I was reminded during our meal of how everybody’s spice receptors are very different at different times with different dishes, and that anybody’s reports of what’s mild, or medium, or very hot, might not be all that useful. For example, earlier this year, Marie and I went with Vincent and Helen to Himalayan Spice on Briarcliff in Atlanta, and I found her vindaloo too darn hot to eat, but just right for Helen. Here, the goat curry that I found to be medium-spiced was volcanic to her. Marie, gamely tackling Indian food yet again despite still finding no great pleasure in it, found the whole darn buffet too spicy and retired to feed salad to the toddler before taking him outside to run on the patio.
Everybody left a little more pleased than us, and me only selfishly because a simply fine meal wasn’t up to the impossible expectations I laid upon it. We got quick directions to the nearby Boba Mocha, about which I had heard great things, and which promised an excellent milk tea for dessert. Since our daughter had been really good company for the meal – and since she enjoys surprising her friends, who are all adrift in the ‘burbs without parents who will drive ’em across town for odd drink treats, with Facebook photos of her bubble teas – we were pleased to reward her with a big dessert here.
You know, as much as I enjoy the drinks at Sweet Hut and Lee’s inside the perimeter, everything about Boba Mocha, from the terrific drinks to the downright awesome staff, pleased me hugely. This a terrific place for a snack and we were very happy. I had a lavender milk tea (without boba – those I can’t abide), and the girlchild had coconut. The toddler got revenge from the previous evening, when he only got little sips of everybody else’s milkshakes from Sonic. Marie ordered a Young Grasshopper smoothie, made from peach, kiwi, and green tea, and the kid sucked down better than three-quarters of it.

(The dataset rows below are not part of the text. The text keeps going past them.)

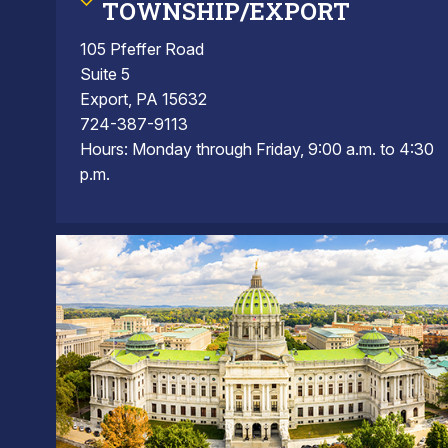
TOWNSHIP/EXPORT
105 Pfeffer Road
Suite 5
Export, PA 15632
724-387-9113
Hours: Monday through Friday, 9:00 a.m. to 4:30
p.m.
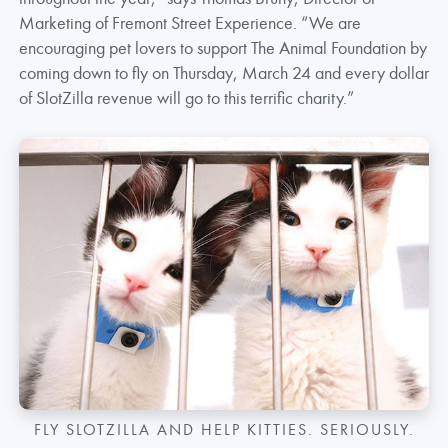
Marketing of Fremont Street Experience. “We are
encouraging pet lovers to support The Animal Foundation by
coming down to fly on Thursday, March 24 and every dollar
of SlotZilla revenue will go to this terrific charity.”
FLY SLOTZILLA AND HELP KITTIES. SERIOUSLY.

You can see all the restaurants that we have visited for our blog on this map, with links back to the original blog posts. It’s terrific for anybody planning a road trip through the southeast!
4 thoughts on “Moksha Kitchen, Duluth GA”
Great write up as usual. I have found when something is firmly ensconced in my mind as “the best,” a return visit is usually a let down.
I dunno… Old Clinton Bar-B-Q hasn’t let me down yet!
Next time let’s try Swapna when we get a chance. Vincent and I went there on the recommendation of a gentleman who’s daughter was taking him there for Fathers’ Day and we thought it was great. It reminded me of the dinners with friends that we have had through the years. So good……..
I wouldn’t mind going back to Swapna again at all, particularly if they have that butter chicken on the buffet. We’ll do that one Saturday afternoon when Marie’s working, though!